▸ **Things to do**:
A. From the drug-spending passage, reproduce word for word the part starting with "The advent of" and going on through "agent Zenapax (daclizumab).".
B. Answer these from the drug-spending passage:
(i) What does Gilenya cost per patient for a year of treatment?
(ii) What share of total traditional spend did diabetes represent in 2010?
(iii) Under what name was alemtuzumab approved in oncology?

----- Document section

Early Treatment, Oral Drugs Drive MS Trend

Where the inflammatory disease category encompasses many diseases, the next largest specialty drug class at Express Scripts is comprised of only one: multiple sclerosis. But the recent and near-term pipeline for MS is burgeoning – and potentially very expensive. The most recent NME approval, Novartis’ oral Gilenya (fingolimod), “costs nearly $48,000 per patient for a year of treatment, considerably more than injectable drugs for MS,” Express Scripts said.

“Increased use of MS medications earlier in a patient's disease course and use of new oral drugs for MS may have contributed to the increase” in drug utilization from 2009 to 2010, Express Scripts suggested. “National clinical authorities increasingly recommend initiation of therapy immediately after diagnosis to delay progression.”

The late-stage pipeline of oral MS drug candidates is well-stocked. Express Scripts lists Biogen-Idec’s dimethyl fumarate, Sanofi-Aventis’ teriflunomide, Teva’s laquinomod, and Merck Serono’s cladribine. Cladribine’s prospects have dimmed considerably after an extensive “complete response” letter. Teva recently presented laquinimod Phase III data that underwhelmed investors, although it showed modest efficacy and relatively good safety.

The advent of oral MS therapies does not preclude continued development of injectable products. Injectable biologics on the market for other conditions are being studied for expansion into the MS market “in the near future,” Express Scripts said, including Genzyme’s (now Sanofi-Aventis’) fast-track candidate Lemtrada (alemtuzumab, approved as Campath in oncology), which would be infused annually, and a new subcutaneous formulation of Facet Biotech/PDL’s organ transplant agent Zenapax (daclizumab).

Diabetes will soon overtake high cholesterol as the biggest source of drug spending.

Diabetes Nears The Top Of Traditional Spend

Diabetes is poised to overtake high cholesterol as the biggest driver of PMPY pharmacy spend “in the next few years,” Express Scripts said. In 2010, “high blood cholesterol and diabetes each represented 9.1% of total traditional spend and nearly 8% of overall spend.”

----------
----- Entries supplied

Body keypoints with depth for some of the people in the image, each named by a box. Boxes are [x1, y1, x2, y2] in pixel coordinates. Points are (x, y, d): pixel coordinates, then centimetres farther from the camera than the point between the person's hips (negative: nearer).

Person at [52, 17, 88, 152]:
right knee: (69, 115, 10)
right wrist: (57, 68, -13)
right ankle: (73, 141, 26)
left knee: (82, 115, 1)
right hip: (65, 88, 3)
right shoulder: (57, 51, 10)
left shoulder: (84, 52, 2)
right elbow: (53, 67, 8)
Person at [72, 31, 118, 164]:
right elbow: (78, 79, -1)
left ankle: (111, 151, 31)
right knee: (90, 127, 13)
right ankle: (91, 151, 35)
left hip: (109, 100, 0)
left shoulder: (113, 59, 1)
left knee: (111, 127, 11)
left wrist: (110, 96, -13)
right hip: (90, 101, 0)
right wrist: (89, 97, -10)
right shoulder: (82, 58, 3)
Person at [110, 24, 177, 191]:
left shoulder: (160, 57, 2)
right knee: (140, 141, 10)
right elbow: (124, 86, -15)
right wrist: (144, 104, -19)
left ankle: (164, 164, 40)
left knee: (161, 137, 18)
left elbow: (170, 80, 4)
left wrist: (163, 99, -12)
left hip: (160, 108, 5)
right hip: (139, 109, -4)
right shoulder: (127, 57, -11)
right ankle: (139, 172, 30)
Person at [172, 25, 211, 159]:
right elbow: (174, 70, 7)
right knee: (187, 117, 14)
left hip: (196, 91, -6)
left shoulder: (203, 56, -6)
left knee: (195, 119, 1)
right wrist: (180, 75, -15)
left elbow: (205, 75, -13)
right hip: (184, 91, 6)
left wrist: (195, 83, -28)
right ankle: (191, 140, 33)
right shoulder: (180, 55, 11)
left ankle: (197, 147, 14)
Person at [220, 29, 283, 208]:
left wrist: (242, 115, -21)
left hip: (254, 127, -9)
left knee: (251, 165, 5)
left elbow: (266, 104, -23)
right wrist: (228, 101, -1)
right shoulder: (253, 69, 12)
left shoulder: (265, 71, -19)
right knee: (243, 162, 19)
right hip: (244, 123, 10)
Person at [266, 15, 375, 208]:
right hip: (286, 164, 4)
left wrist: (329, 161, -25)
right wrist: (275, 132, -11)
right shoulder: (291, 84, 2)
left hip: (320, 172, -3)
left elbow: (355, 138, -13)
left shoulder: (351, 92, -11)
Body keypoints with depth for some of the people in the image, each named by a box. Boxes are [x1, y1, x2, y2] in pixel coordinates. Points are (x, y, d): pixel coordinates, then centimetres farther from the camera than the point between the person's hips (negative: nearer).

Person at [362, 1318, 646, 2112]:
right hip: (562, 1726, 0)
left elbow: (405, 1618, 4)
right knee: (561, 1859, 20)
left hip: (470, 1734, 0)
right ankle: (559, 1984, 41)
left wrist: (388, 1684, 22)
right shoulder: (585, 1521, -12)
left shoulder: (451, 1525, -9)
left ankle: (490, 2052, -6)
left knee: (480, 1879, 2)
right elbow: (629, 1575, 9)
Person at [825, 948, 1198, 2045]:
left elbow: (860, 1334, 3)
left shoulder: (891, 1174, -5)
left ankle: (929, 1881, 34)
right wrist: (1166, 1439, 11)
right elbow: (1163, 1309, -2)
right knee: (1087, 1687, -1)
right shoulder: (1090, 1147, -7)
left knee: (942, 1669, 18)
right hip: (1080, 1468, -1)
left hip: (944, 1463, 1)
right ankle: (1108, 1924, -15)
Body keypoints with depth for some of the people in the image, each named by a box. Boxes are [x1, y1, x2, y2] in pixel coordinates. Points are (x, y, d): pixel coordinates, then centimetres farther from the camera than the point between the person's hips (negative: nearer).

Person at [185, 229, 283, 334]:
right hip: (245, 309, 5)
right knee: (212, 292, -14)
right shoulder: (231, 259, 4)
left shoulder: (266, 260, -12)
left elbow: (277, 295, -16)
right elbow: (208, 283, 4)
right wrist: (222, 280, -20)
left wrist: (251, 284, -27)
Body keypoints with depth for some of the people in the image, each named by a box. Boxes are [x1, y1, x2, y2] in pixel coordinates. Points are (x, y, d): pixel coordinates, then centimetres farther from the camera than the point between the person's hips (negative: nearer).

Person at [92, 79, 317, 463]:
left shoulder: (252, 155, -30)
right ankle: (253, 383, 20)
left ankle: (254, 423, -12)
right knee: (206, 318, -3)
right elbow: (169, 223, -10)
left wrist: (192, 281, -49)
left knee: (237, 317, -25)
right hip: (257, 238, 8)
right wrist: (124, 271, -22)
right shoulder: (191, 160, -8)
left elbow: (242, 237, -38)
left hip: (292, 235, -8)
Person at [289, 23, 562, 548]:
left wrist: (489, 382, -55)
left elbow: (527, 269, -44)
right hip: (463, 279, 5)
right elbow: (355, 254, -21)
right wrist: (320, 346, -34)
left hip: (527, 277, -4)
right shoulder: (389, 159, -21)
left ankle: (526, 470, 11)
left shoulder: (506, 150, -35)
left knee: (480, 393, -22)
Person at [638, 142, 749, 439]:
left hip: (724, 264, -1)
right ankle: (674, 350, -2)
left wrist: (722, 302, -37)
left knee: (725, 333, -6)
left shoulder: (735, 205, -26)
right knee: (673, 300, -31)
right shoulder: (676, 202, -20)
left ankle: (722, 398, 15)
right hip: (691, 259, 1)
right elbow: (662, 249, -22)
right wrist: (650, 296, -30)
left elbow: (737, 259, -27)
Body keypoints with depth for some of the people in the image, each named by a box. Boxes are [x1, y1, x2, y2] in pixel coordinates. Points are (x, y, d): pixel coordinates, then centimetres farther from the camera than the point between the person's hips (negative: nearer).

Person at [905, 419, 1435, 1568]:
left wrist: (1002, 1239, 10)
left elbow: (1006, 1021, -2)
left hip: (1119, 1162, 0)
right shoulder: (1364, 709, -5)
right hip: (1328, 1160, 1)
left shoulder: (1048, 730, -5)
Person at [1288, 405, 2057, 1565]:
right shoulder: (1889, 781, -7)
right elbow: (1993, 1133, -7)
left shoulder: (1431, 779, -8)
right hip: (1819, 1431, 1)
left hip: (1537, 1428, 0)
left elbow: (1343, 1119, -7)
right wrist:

----------

▸ **Solutions to the exercise**:
A.
The advent of oral MS therapies does not preclude continued development of injectable products. Injectable biologics on the market for other conditions are being studied for expansion into the MS market “in the near future,” Express Scripts said, including Genzyme’s (now Sanofi-Aventis’) fast-track candidate Lemtrada (alemtuzumab, approved as Campath in oncology), which would be infused annually, and a new subcutaneous formulation of Facet Biotech/PDL’s organ transplant agent Zenapax (daclizumab).

B.
(i) Nearly $48,000
(ii) 9.1%
(iii) Campath